EXERCISE » An exact copy of the entries is needed, with every line included.

SUPPLIED INFORMATION »
★ ★ ★ ★ ★
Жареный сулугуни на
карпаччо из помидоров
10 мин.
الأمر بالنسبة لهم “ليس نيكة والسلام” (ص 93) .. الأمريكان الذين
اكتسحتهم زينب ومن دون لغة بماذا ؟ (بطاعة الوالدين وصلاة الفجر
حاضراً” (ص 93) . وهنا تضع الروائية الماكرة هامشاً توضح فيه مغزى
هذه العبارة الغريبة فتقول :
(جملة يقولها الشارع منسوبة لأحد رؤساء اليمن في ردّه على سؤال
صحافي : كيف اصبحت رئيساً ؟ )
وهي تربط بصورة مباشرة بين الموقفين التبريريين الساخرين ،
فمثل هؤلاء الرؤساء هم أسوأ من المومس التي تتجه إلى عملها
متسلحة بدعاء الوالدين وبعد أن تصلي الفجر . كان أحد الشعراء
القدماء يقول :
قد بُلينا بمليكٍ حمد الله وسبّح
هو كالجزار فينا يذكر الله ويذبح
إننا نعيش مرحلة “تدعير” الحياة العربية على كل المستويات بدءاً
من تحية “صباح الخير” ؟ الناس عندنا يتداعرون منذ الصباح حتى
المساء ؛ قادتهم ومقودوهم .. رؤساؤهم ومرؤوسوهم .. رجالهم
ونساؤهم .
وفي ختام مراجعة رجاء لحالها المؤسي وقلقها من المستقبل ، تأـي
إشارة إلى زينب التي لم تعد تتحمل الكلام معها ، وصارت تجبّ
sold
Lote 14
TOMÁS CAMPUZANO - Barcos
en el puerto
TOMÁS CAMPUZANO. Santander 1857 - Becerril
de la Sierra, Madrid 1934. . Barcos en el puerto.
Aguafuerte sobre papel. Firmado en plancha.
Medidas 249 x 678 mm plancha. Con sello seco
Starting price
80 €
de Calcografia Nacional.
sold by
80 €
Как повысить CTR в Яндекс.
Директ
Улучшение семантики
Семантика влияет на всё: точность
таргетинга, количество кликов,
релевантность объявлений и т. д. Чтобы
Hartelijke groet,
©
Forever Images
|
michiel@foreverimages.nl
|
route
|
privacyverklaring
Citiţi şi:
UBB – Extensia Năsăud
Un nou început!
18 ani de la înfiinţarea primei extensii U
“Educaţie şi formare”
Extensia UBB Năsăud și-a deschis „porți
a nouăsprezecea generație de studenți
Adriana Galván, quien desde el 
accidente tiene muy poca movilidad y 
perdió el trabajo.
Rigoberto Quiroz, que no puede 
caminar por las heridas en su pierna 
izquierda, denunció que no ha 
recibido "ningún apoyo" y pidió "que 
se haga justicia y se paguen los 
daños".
★ ★ ★ ★ ★
EXERCISE RESULT »
Жареный сулугуни на
карпаччо из помидоров
10 мин.
الأمر بالنسبة لهم “ليس نيكة والسلام” (ص 93) .. الأمريكان الذين
اكتسحتهم زينب ومن دون لغة بماذا ؟ (بطاعة الوالدين وصلاة الفجر
حاضراً” (ص 93) . وهنا تضع الروائية الماكرة هامشاً توضح فيه مغزى
هذه العبارة الغريبة فتقول :
(جملة يقولها الشارع منسوبة لأحد رؤساء اليمن في ردّه على سؤال
صحافي : كيف اصبحت رئيساً ؟ )
وهي تربط بصورة مباشرة بين الموقفين التبريريين الساخرين ،
فمثل هؤلاء الرؤساء هم أسوأ من المومس التي تتجه إلى عملها
متسلحة بدعاء الوالدين وبعد أن تصلي الفجر . كان أحد الشعراء
القدماء يقول :
قد بُلينا بمليكٍ حمد الله وسبّح
هو كالجزار فينا يذكر الله ويذبح
إننا نعيش مرحلة “تدعير” الحياة العربية على كل المستويات بدءاً
من تحية “صباح الخير” ؟ الناس عندنا يتداعرون منذ الصباح حتى
المساء ؛ قادتهم ومقودوهم .. رؤساؤهم ومرؤوسوهم .. رجالهم
ونساؤهم .
وفي ختام مراجعة رجاء لحالها المؤسي وقلقها من المستقبل ، تأـي
إشارة إلى زينب التي لم تعد تتحمل الكلام معها ، وصارت تجبّ
sold
Lote 14
TOMÁS CAMPUZANO - Barcos
en el puerto
TOMÁS CAMPUZANO. Santander 1857 - Becerril
de la Sierra, Madrid 1934. . Barcos en el puerto.
Aguafuerte sobre papel. Firmado en plancha.
Medidas 249 x 678 mm plancha. Con sello seco
Starting price
80 €
de Calcografia Nacional.
sold by
80 €
Как повысить CTR в Яндекс.
Директ
Улучшение семантики
Семантика влияет на всё: точность
таргетинга, количество кликов,
релевантность объявлений и т. д. Чтобы
Hartelijke groet,
©
Forever Images
|
michiel@foreverimages.nl
|
route
|
privacyverklaring
Citiţi şi:
UBB – Extensia Năsăud
Un nou început!
18 ani de la înfiinţarea primei extensii U
“Educaţie şi formare”
Extensia UBB Năsăud și-a deschis „porți
a nouăsprezecea generație de studenți
Adriana Galván, quien desde el 
accidente tiene muy poca movilidad y 
perdió el trabajo.
Rigoberto Quiroz, que no puede 
caminar por las heridas en su pierna 
izquierda, denunció que no ha 
recibido "ningún apoyo" y pidió "que 
se haga justicia y se paguen los 
daños".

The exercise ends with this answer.